Neurology Advisor: Reviews by Park et al4 and Arevalo-Rodriguez et al5 have shown a lack of evidence supporting bed rest for the prevention of PDPH. What has your clinical experience shown?
Dr Vollbracht: In my experience, bed rest, hydration, and patient positioning during the procedure do not reduce the incidence of PDPH, but may be reassuring and more comfortable for the patient. The most important modifiable factors that can reduce the risk for PDPH are needle size and shape, bevel orientation, and stylet replacement.
Neurology Advisor: How do you prefer to treat PDPH?
Dr Vollbracht: PDPH is usually a self-limited condition, with resolution in nearly 75% of patients6,7 within 1 week.6,7 I generally reassure patients that they will likely get better within a few days without any intervention and encourage rest, hydration, and symptomatic treatment with simple analgesics, nonsteroidal anti-inflammatory medications, and antiemetics if indicated. If the headache is particularly debilitating and interferes with their ability to function, I will arrange for an epidural blood patch, which is generally done by radiology or anesthesiology and can be performed as an outpatient procedure. If a patient has been admitted to the hospital, I will treat with intravenous hydration and caffeine sodium benzoate, along with symptomatic treatment, all of which may provide symptom relief without necessarily affecting prognosis, and will arrange for an epidural blood patch if the patient does not respond to intravenous and oral medications.

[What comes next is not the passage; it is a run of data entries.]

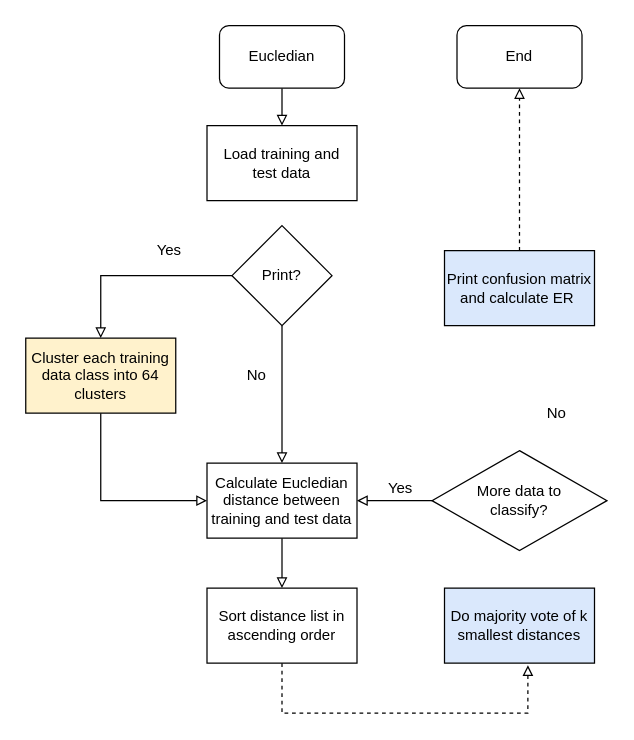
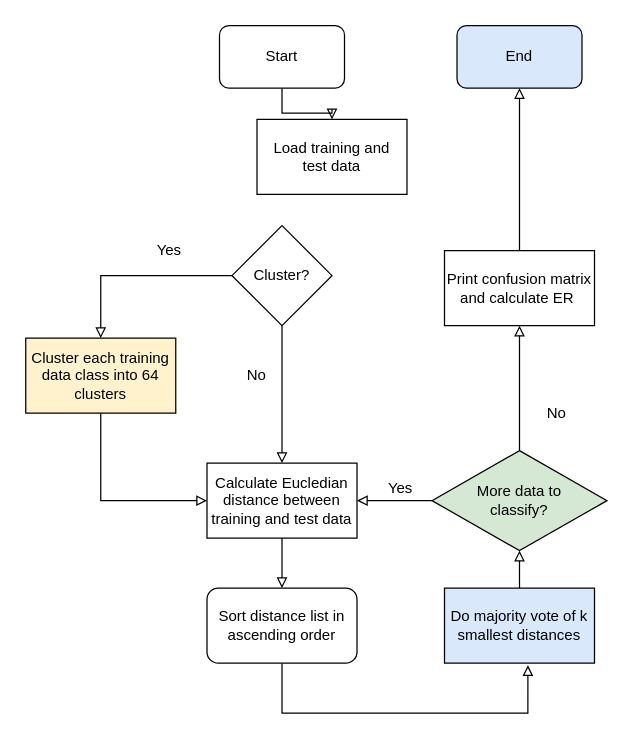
  <mxCell id="0" />
  <mxCell id="1" parent="0" />
  <mxCell id="2" style="edgeStyle=orthogonalEdgeStyle;rounded=0;orthogonalLoop=1;jettySize=auto;html=1;endArrow=block;endFill=0;" edge="1" parent="1" source="3" target="4"><mxGeometry relative="1" as="geometry"><mxPoint x="225" y="130" as="targetPoint" /></mxGeometry></mxCell>
- <mxCell id="3" value="Eucledian" style="rounded=1;whiteSpace=wrap;html=1;" vertex="1" parent="1"><mxGeometry x="175" y="20" width="100" height="50" as="geometry" /></mxCell>
- <mxCell id="4" value="Load training and &lt;br&gt;test data" style="rounded=0;whiteSpace=wrap;html=1;" vertex="1" parent="1"><mxGeometry x="165" y="100" width="120" height="60" as="geometry" /></mxCell>
+ <mxCell id="3" value="Start" style="rounded=1;whiteSpace=wrap;html=1;" vertex="1" parent="1"><mxGeometry x="175" y="20" width="100" height="50" as="geometry" /></mxCell>
+ <mxCell id="4" value="Load training and &lt;br&gt;test data" style="rounded=0;whiteSpace=wrap;html=1;" vertex="1" parent="1"><mxGeometry x="205" y="95" width="120" height="60" as="geometry" /></mxCell>
  <mxCell id="5" style="edgeStyle=orthogonalEdgeStyle;rounded=0;orthogonalLoop=1;jettySize=auto;html=1;entryX=0.5;entryY=0;entryDx=0;entryDy=0;startArrow=none;startFill=0;endArrow=block;endFill=0;" edge="1" parent="1" source="7" target="10"><mxGeometry relative="1" as="geometry" /></mxCell>
  <mxCell id="6" style="edgeStyle=orthogonalEdgeStyle;rounded=0;orthogonalLoop=1;jettySize=auto;html=1;startArrow=none;startFill=0;endArrow=block;endFill=0;" edge="1" parent="1" source="7" target="24"><mxGeometry relative="1" as="geometry" /></mxCell>
- <mxCell id="7" value="Print?" style="rhombus;whiteSpace=wrap;html=1;" vertex="1" parent="1"><mxGeometry x="185" y="180" width="80" height="80" as="geometry" /></mxCell>
+ <mxCell id="7" value="Cluster?" style="rhombus;whiteSpace=wrap;html=1;" vertex="1" parent="1"><mxGeometry x="185" y="180" width="80" height="80" as="geometry" /></mxCell>
  <mxCell id="8" value="Yes" style="text;html=1;strokeColor=none;fillColor=none;align=center;verticalAlign=middle;whiteSpace=wrap;rounded=0;" vertex="1" parent="1"><mxGeometry x="115" y="190" width="40" height="20" as="geometry" /></mxCell>
  <mxCell id="9" style="edgeStyle=orthogonalEdgeStyle;rounded=0;orthogonalLoop=1;jettySize=auto;html=1;startArrow=none;startFill=0;endArrow=block;endFill=0;" edge="1" parent="1" source="10" target="13"><mxGeometry relative="1" as="geometry"><mxPoint x="225" y="520" as="targetPoint" /></mxGeometry></mxCell>
  <mxCell id="10" value="Calculate Eucledian distance between training and test data" style="rounded=0;whiteSpace=wrap;html=1;" vertex="1" parent="1"><mxGeometry x="165" y="370" width="120" height="60" as="geometry" /></mxCell>
  <mxCell id="11" value="No" style="text;html=1;strokeColor=none;fillColor=none;align=center;verticalAlign=middle;whiteSpace=wrap;rounded=0;" vertex="1" parent="1"><mxGeometry x="185" y="290" width="40" height="20" as="geometry" /></mxCell>
- <mxCell id="12" style="edgeStyle=orthogonalEdgeStyle;rounded=0;orthogonalLoop=1;jettySize=auto;html=1;startArrow=none;startFill=0;endArrow=block;endFill=0;entryX=0.556;entryY=1.028;entryDx=0;entryDy=0;entryPerimeter=0;dashed=1;" edge="1" parent="1" source="13" target="15"><mxGeometry relative="1" as="geometry"><mxPoint x="240" y="590" as="targetPoint" /><Array as="points"><mxPoint x="225" y="570" /><mxPoint x="422" y="570" /></Array></mxGeometry></mxCell>
- <mxCell id="13" value="Sort distance list in ascending order" style="rounded=0;whiteSpace=wrap;html=1;" vertex="1" parent="1"><mxGeometry x="165" y="470" width="120" height="60" as="geometry" /></mxCell>
+ <mxCell id="12" style="edgeStyle=orthogonalEdgeStyle;rounded=0;orthogonalLoop=1;jettySize=auto;html=1;startArrow=none;startFill=0;endArrow=block;endFill=0;entryX=0.556;entryY=1.028;entryDx=0;entryDy=0;entryPerimeter=0;" edge="1" parent="1" source="13" target="15"><mxGeometry relative="1" as="geometry"><mxPoint x="240" y="590" as="targetPoint" /><Array as="points"><mxPoint x="225" y="570" /><mxPoint x="422" y="570" /></Array></mxGeometry></mxCell>
+ <mxCell id="13" value="Sort distance list in ascending order" style="whiteSpace=wrap;html=1;rounded=1;" vertex="1" parent="1"><mxGeometry x="165" y="470" width="120" height="60" as="geometry" /></mxCell>
+ <mxCell id="14" style="edgeStyle=orthogonalEdgeStyle;rounded=0;orthogonalLoop=1;jettySize=auto;html=1;startArrow=none;startFill=0;endArrow=block;endFill=0;" edge="1" parent="1" source="15" target="18"><mxGeometry relative="1" as="geometry" /></mxCell>
  <mxCell id="15" value="Do majority vote of k smallest distances" style="rounded=0;whiteSpace=wrap;html=1;fillColor=#dae8fc;" vertex="1" parent="1"><mxGeometry x="355" y="470" width="120" height="60" as="geometry" /></mxCell>
+ <mxCell id="16" style="edgeStyle=orthogonalEdgeStyle;rounded=0;orthogonalLoop=1;jettySize=auto;html=1;startArrow=none;startFill=0;endArrow=block;endFill=0;" edge="1" parent="1" source="18" target="20"><mxGeometry relative="1" as="geometry"><mxPoint x="415" y="310" as="targetPoint" /></mxGeometry></mxCell>
  <mxCell id="17" style="edgeStyle=orthogonalEdgeStyle;rounded=0;orthogonalLoop=1;jettySize=auto;html=1;entryX=1;entryY=0.5;entryDx=0;entryDy=0;startArrow=none;startFill=0;endArrow=block;endFill=0;" edge="1" parent="1" source="18" target="10"><mxGeometry relative="1" as="geometry" /></mxCell>
- <mxCell id="18" value="More data to &lt;br&gt;classify?" style="rhombus;whiteSpace=wrap;html=1;" vertex="1" parent="1"><mxGeometry x="345" y="360" width="140" height="80" as="geometry" /></mxCell>
- <mxCell id="19" style="edgeStyle=orthogonalEdgeStyle;rounded=0;orthogonalLoop=1;jettySize=auto;html=1;entryX=0.5;entryY=1;entryDx=0;entryDy=0;startArrow=none;startFill=0;endArrow=block;endFill=0;dashed=1;" edge="1" parent="1" source="20" target="22"><mxGeometry relative="1" as="geometry" /></mxCell>
- <mxCell id="20" value="Print confusion matrix and calculate ER&amp;nbsp;" style="rounded=0;whiteSpace=wrap;html=1;fillColor=#dae8fc;" vertex="1" parent="1"><mxGeometry x="355" y="200" width="120" height="60" as="geometry" /></mxCell>
+ <mxCell id="18" value="More data to &lt;br&gt;classify?" style="rhombus;whiteSpace=wrap;html=1;fillColor=#d5e8d4;" vertex="1" parent="1"><mxGeometry x="345" y="360" width="140" height="80" as="geometry" /></mxCell>
+ <mxCell id="19" style="edgeStyle=orthogonalEdgeStyle;rounded=0;orthogonalLoop=1;jettySize=auto;html=1;entryX=0.5;entryY=1;entryDx=0;entryDy=0;startArrow=none;startFill=0;endArrow=block;endFill=0;" edge="1" parent="1" source="20" target="22"><mxGeometry relative="1" as="geometry" /></mxCell>
+ <mxCell id="20" value="Print confusion matrix and calculate ER&amp;nbsp;" style="rounded=0;whiteSpace=wrap;html=1;" vertex="1" parent="1"><mxGeometry x="355" y="200" width="120" height="60" as="geometry" /></mxCell>
  <mxCell id="21" value="No" style="text;html=1;strokeColor=none;fillColor=none;align=center;verticalAlign=middle;whiteSpace=wrap;rounded=0;" vertex="1" parent="1"><mxGeometry x="425" y="320" width="40" height="20" as="geometry" /></mxCell>
- <mxCell id="22" value="End" style="rounded=1;whiteSpace=wrap;html=1;" vertex="1" parent="1"><mxGeometry x="365" y="20" width="100" height="50" as="geometry" /></mxCell>
+ <mxCell id="22" value="End" style="rounded=1;whiteSpace=wrap;html=1;fillColor=#dae8fc;" vertex="1" parent="1"><mxGeometry x="365" y="20" width="100" height="50" as="geometry" /></mxCell>
  <mxCell id="23" style="edgeStyle=orthogonalEdgeStyle;rounded=0;orthogonalLoop=1;jettySize=auto;html=1;startArrow=none;startFill=0;endArrow=block;endFill=0;" edge="1" parent="1" source="24"><mxGeometry relative="1" as="geometry"><mxPoint x="165" y="400" as="targetPoint" /><Array as="points"><mxPoint x="80" y="400" /><mxPoint x="165" y="400" /></Array></mxGeometry></mxCell>
  <mxCell id="24" value="Cluster each training data class into 64 clusters" style="rounded=0;whiteSpace=wrap;html=1;fillColor=#fff2cc;" vertex="1" parent="1"><mxGeometry x="20" y="270" width="120" height="60" as="geometry" /></mxCell>
  <mxCell id="25" value="Yes" style="text;html=1;strokeColor=none;fillColor=none;align=center;verticalAlign=middle;whiteSpace=wrap;rounded=0;" vertex="1" parent="1"><mxGeometry x="300" y="380" width="40" height="20" as="geometry" /></mxCell>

1. Bezov D, Lipton RB, Ashina S, et al. Post-dural puncture headache: part I diagnosis, epidemiology, etiology, and pathophysiology. Headache. 2010;50:1144-1152.
2. Headache Classification Subcommittee of the International Headache Society. The International Classification of Headache Disorders: 2nd edition. Cephalalgia. 2004;24 Suppl 1:9-160.
3. Monserrate AE, Ryman DC, Ma S, et al; for the Dominantly Inherited Alzheimer Network. Factors associated with the onset and persistence of post–lumbar puncture headache. JAMA Neurol. 2015;72:325-332.
4. Park S, Kim K, Park M, et al. Effect of 24-hour bed rest versus early ambulation on headache after spinal anesthesia: systematic review and Meta-analysis. Pain Manag Nurs. 2018:19;267-276.
5. Arevalo-Rodriguez I, Ciapponi A, Roqué i Figuls M, Muñoz L, Bonfill Cosp X. Posture and fluids for preventing post-dural puncture headache. Cochrane Database Syst Rev. 2016;3:CD009199.
6. Dripps RD, Vandam LD. Long-term follow‐up of patients who received 10,098 spinal anesthetics: Failure to discover major neurological sequelae. J Am Med Assoc. 1954;156:1486-1491.
7. Bezov D, Ashina S, Lipton R. Post-dural puncture headache: Part II – prevention, management, and prognosis. Headache. 2010;50:1482-1498.